Source data:
--*--
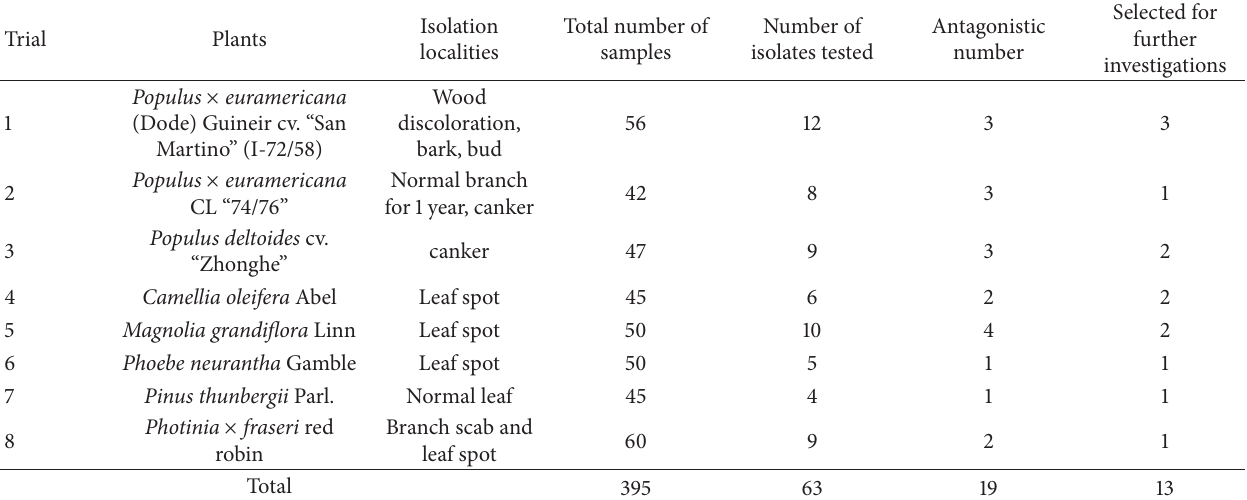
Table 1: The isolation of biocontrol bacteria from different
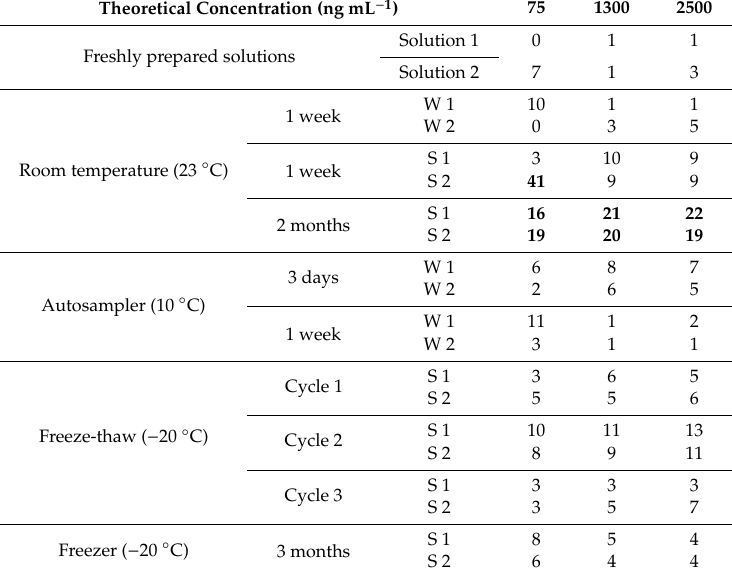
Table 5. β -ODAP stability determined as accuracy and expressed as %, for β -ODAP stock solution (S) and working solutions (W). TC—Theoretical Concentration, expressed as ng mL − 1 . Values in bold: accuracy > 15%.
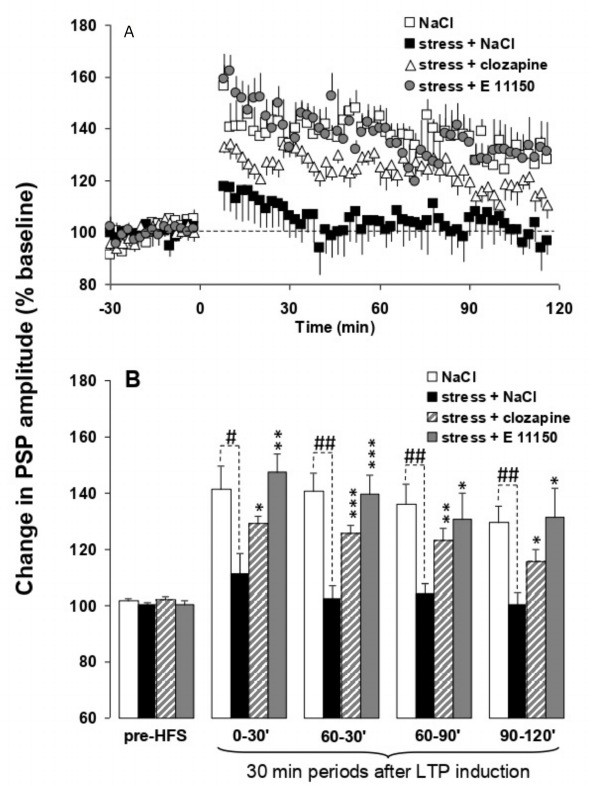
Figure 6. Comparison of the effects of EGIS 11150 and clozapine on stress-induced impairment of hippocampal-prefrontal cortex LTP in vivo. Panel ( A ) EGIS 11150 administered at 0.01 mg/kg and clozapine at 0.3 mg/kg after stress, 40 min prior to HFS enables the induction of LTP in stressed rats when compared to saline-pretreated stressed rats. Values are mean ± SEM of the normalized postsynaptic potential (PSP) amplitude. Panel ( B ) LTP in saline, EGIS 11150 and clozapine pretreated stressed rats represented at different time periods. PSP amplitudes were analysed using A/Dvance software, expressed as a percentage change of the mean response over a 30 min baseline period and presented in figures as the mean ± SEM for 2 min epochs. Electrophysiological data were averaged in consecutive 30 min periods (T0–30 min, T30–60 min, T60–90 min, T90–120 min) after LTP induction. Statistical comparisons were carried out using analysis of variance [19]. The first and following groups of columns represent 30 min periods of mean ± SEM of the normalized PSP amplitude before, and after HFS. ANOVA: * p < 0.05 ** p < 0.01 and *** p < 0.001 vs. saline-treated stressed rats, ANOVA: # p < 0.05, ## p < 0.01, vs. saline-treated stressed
--*--
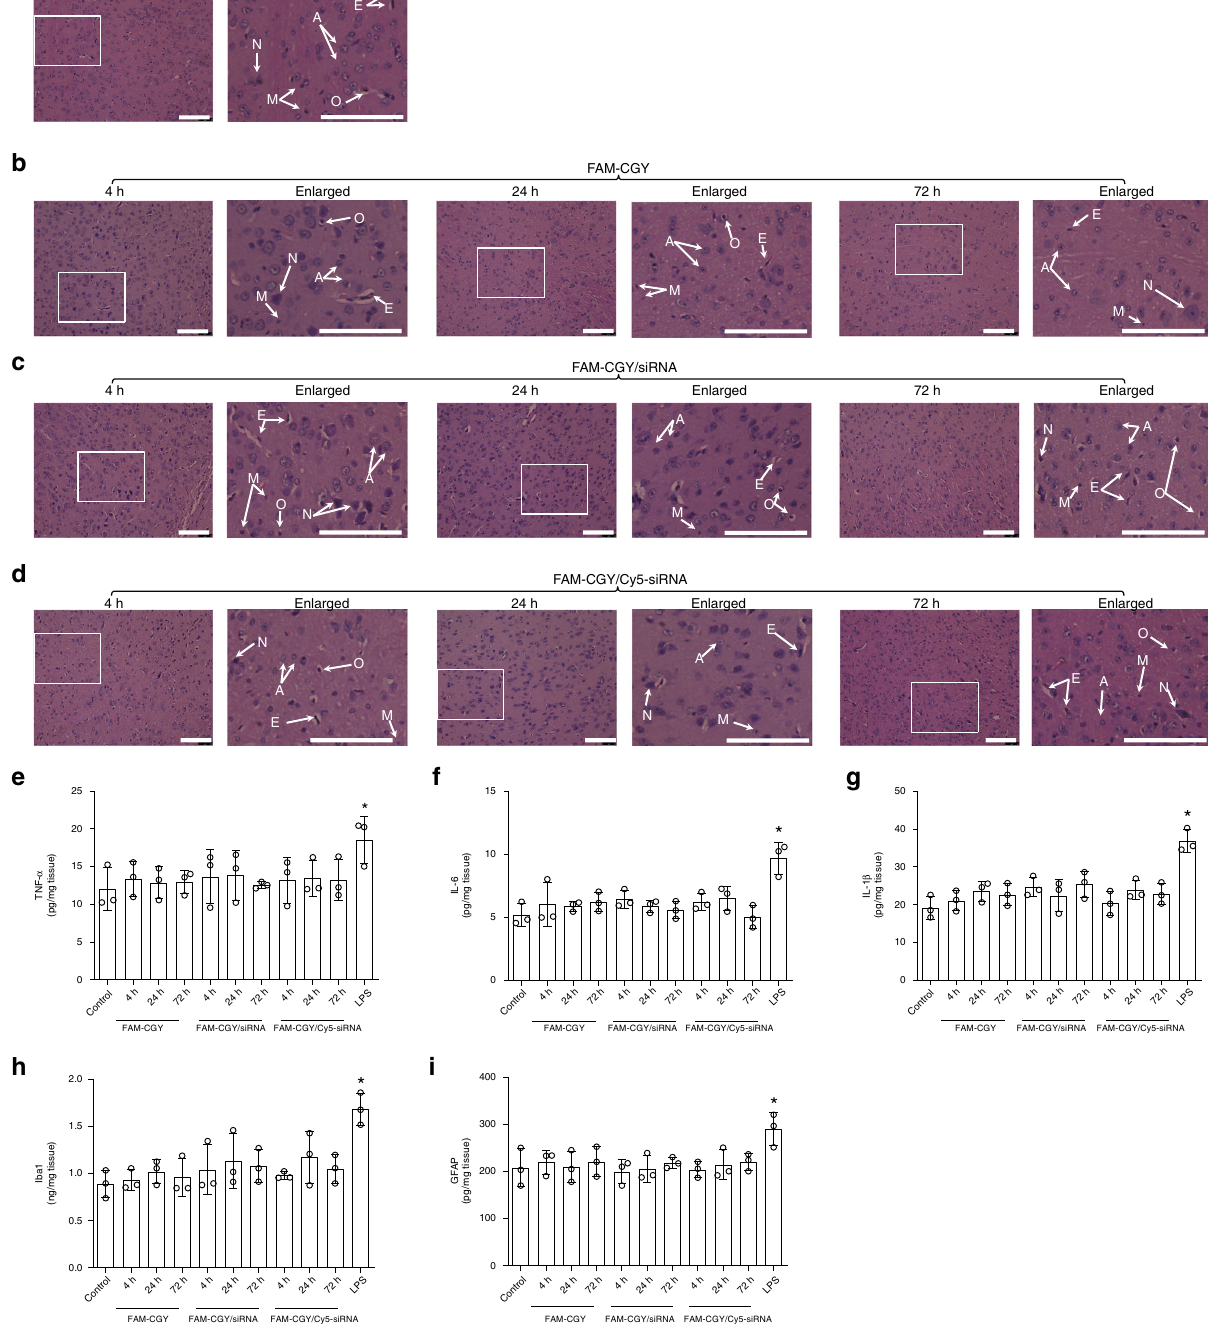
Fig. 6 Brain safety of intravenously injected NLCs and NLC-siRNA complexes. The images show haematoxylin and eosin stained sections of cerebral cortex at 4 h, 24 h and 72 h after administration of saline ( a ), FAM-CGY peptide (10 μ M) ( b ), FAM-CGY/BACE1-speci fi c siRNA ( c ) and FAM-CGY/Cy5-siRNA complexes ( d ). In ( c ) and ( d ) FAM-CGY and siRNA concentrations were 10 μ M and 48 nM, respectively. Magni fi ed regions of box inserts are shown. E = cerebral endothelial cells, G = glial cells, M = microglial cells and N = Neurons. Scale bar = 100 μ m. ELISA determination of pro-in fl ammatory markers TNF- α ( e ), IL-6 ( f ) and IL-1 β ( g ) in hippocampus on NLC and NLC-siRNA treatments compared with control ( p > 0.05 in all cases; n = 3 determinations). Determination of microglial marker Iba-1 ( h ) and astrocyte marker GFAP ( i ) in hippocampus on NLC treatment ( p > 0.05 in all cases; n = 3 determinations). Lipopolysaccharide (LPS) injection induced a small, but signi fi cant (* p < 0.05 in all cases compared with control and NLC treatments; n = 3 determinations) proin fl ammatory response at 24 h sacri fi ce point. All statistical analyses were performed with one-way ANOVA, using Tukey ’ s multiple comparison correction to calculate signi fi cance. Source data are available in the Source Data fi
--*--
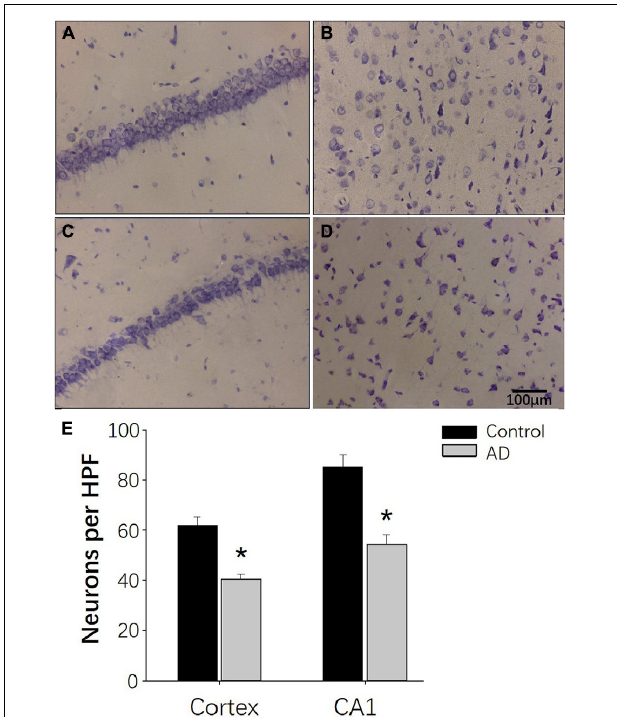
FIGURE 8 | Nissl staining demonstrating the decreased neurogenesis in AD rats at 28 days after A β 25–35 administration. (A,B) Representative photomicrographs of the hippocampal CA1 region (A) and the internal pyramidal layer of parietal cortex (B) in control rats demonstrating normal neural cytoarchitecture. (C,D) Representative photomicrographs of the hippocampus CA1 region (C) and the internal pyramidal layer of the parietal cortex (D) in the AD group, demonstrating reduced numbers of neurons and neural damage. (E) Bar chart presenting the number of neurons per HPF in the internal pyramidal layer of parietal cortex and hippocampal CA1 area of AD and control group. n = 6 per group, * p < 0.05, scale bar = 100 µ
--*--
Task to carry out:
Your answer should be the exact lines above from the one containing "Table 1: The" through the one containing "Table 5. β -ODAP", with both end lines kept and the pictures removed, please.

Answer to the exercise:
Table 1: The isolation of biocontrol bacteria from different
Table 5. β -ODAP stability determined as accuracy and expressed as %, for β -ODAP stock solution (S) and working solutions (W). TC—Theoretical Concentration, expressed as ng mL − 1 . Values in bold: accuracy > 15%.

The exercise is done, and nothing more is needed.